The Ole Ball Game

I need to know how to manage players egos

by Robert Ryan
(Sacramento, CA )

We Have All Been Here!

We Have All Been Here!

We Have All Been Here! Not a Bad Philosophy!

Bob asked: I manage players who are 52+ years of age.


I know that ball players need a certain amount of "swagger" but I need to know how to manage their egos.

It is hard for me to make a player who is 63 years old and pitching, that he can no longer toss a ball 80 MPH (i.e. you can't teach an old dog new tricks). Beleive me these players are competitive and still love the game, and can still play, but they seem to forget that with age they don't possess the same amount of skill as when they were younger.

Not only has age slowed them down but some do have some medical issues now.

I just want these guys to relax, have fun, and just enjoy being a kid again each Sunday, from mid March to the end of August.

My other conccern is the players still push themselves (for the team), and I try to emphasize they could possibly injure themselves. We might be older now, but the desire to win, and be competitive, has not left any of us.


Rick answered: Bob, thank you for your question.

I would like to tip my hat to you and your players, as well as all those everywhere who continue to play the game as long as is physically possible to do so.

Once we caught that "baseball fever," there was no cure except more baseball. While there is always some physical risk as we get older, the positive endorphins created can do so much for our self esteem.
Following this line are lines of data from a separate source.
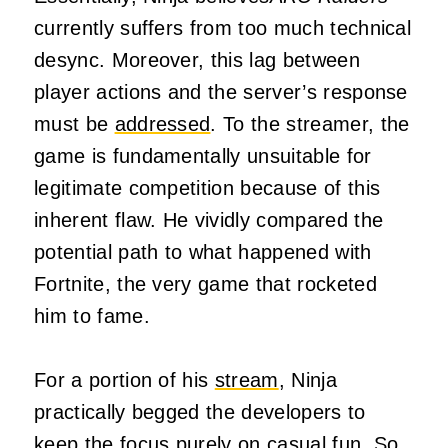
currently suffers from too much technical
desync. Moreover, this lag between
player actions and the server’s response
must be
addressed
. To the streamer, the
game is fundamentally unsuitable for
legitimate competition because of this
inherent flaw. He vividly compared the
potential path to what happened with
Fortnite, the very game that rocketed
him to fame.
For a portion of his
stream
, Ninja
practically begged the developers to
keep the focus purely on casual fun. So,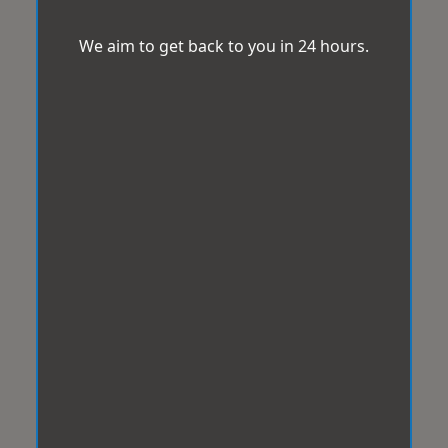
We aim to get back to you in 24 hours.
While your pitcher, at 63 will not duplicate his youthful physical abilities, he is attempting to get out players of like age at 52 plus. Their hitting skills have diminished as well. No matter what velocity a pitcher is throwing at, they gets outs by throwing strikes and changing speeds. It is the same game, played at a slower pace. It isn't velocity he should be seeking, he should draw on that wealth of knowledge he has stored in his experiences, on how to get hitter's out. A bigger mental challenge at this point in time, less physical.

Your players, as well as yourself are out there every Sunday from Mid-March to the end of August because it brings it all back, the spirit of competition, team unity, physical and mental challenges, elation and disappointment; coping once again with both, between those magical foul lines and emotional dimensions of the greatest game ever invented.

Playing the game provides us all with a confidence that we can still work through what life, or the game has to throw at us.

There is a serenity on a baseball field, or inside a baseball stadium, that isn't always available in other venues. Sometimes hard to describe to those who haven't experienced it; but it is there.

Much more than just a game, baseball quietly prepares and educates us for life, providing experiences and memories that last a lifetime.

Your guys will push their limits more than they probably should; if they are still playing they don't know any other way.

Sounds like you have a great group to work with. Good luck with your season.